(zas, 23.7.14) Die verlogene Tour "unserer" Medien
bekam ich grad im Radio (Echo der Zeit) vorgeführt. Da kam ein Beitrag zum
Antisemitismusproblem der aktuellen Proteste gegen den Krieg in Gaza. Anhand von Aussagen von DemonstrantInnen in
Lausanne wies der Journalist, früher aktiv im Kampf für die Rechte der
Flüchtlinge, subtil nach, dass in mancher Kritik an Israel auch Antisemitismus
steckt. Seine Beobachtungen treffen zu.
Etwas anderes ist es, sich zu fragen, warum in den Herrschaftsmedien plötzlich fast
täglich Raum ist für die Hinterfragung erzreaktionärer Mechanismen. Der
Verdacht, dass es – bewusst oder unbewusst – auch darum geht, die israelischen
Verbrechen zu relativieren, liegt auf der Hand.
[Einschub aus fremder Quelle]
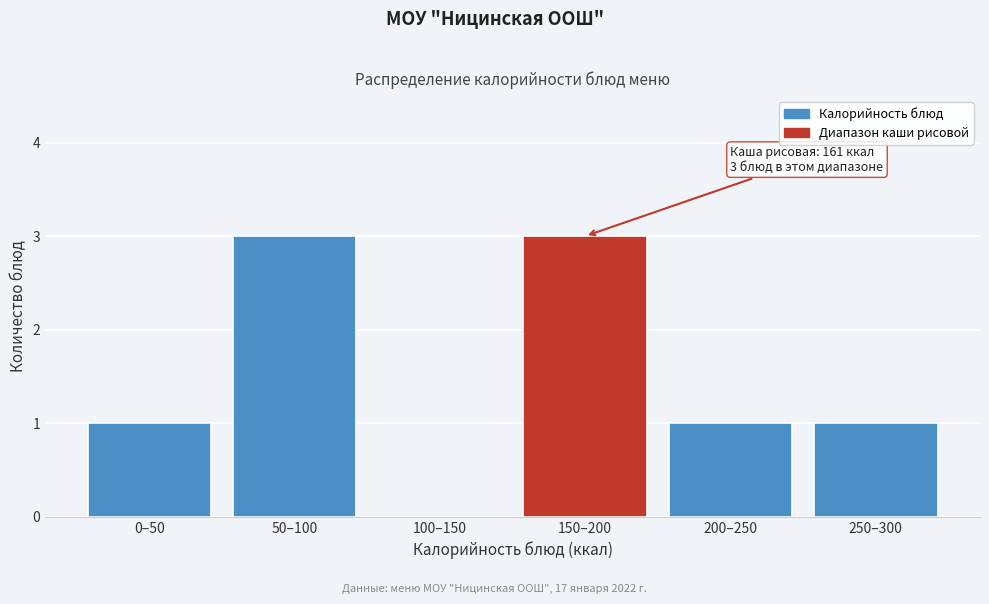

Reading left to right, transcribe all the data shown in this chart.

0–50=1	50–100=3	100–150=0	150–200=3	200–250=1	250–300=1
Und findet eine gewisse
Bestätigung in der News-Auswahl zum Thema: Das systematisch über die Jahre aufgebaute
und mit den Kriegsangriffen fast nach Belieben verschärfte Leiden der
palästinensischen Bevölkerung findet meist in ein oder zwei Sätzen summarische Erwähnung,
um dann die Raketen der Hamas etc. als Gegenpart zu situieren. (Raketen, die
dem widerlichen Konzept entsprechen: Mein Volk gegen dein Volk. )
Doch solche Kontextualisierung darf natürlich nicht dazu
dienen, die Frage, was tun gegen Antisemitismus, ihrerseits zu relativieren. Und
für einmal war das, was im Beitrag gesagt wurde, nicht falsch. (Man muss die
Feste feiern, wie sie fallen.)
Später in der gleichen Sendung ein Beitrag zu den aktuellen
chinesischen Milliardenkrediten an Brasilien, Argentinien, Venezuela und Kuba des
schon im Halbschlaf gegen den Veränderungsprozess in Lateinamerika berichtenden
Journalisten (Achermann). Und siehe, auch er hat ein antikolonialistisches
Sensorium, wie heute fast alle anderen in den Mainstreammedien. Diese Kredite,
so tat auch er kund, führen die lateinamerikanischen Länder in koloniale
Abhängigkeit. Das ist noch nicht einmal einfach falsch, auch wenn gewisse
"Nuancen" aus dieser momentan täglich verkündeten Sicht herausfallen.
So sollen in Argentinien, glaubt man der Präsidentin Cristina Fernández de
Kirchner, nach China nicht einfach nur Rohstoffe, sondern auch Produkte mit
zusätzlicher Wertschöpfung exportiert werden.
Wie immer: Diesen Medienleuten fällt ein solcher
Zusammenhang strikt nur jetzt auf, wo eine andere Macht als der Westen ausbeuten
will. Schon fast eine Spasseinlage etwa die entsprechenden Berichte dieser Tage
in der NZZ, von den gleichen, für die jede Regung westlicher Kredithaie im
Südkontinent einer Offenbarung überwältigender Wirtschaftsrationalität gleichkommt.
Dass die chinesische Kapitalintervention
westlichen erstickungsoffensiven in die Quere kommt wie gerade im Fall der
Geierfonds gegen Argentinien, hat bestimmt nicht mit der antikolonialen Eintagsfliege
zu tun.
Schön hat der einleitende Kommentar zum
Lateinamerika-Bericht – nach dem Beitrag zum Antisemitismus (in der Linken
natürlich) auf den Punkt gebracht, worum es geht. Meinte die Sprecherin mit dieser
charmanten eidgenössischen Selbstverständlichkeit, in Lateinamerika hätten sie
viele Rohstoffe, doch gäbe es "die Unfähigkeit
der Latinos, davon zu profitieren". (Und knutschen, so der Bericht, deshalb mit "den
Chinesen" rum, wo das doch "uns" vorbehalten ist.)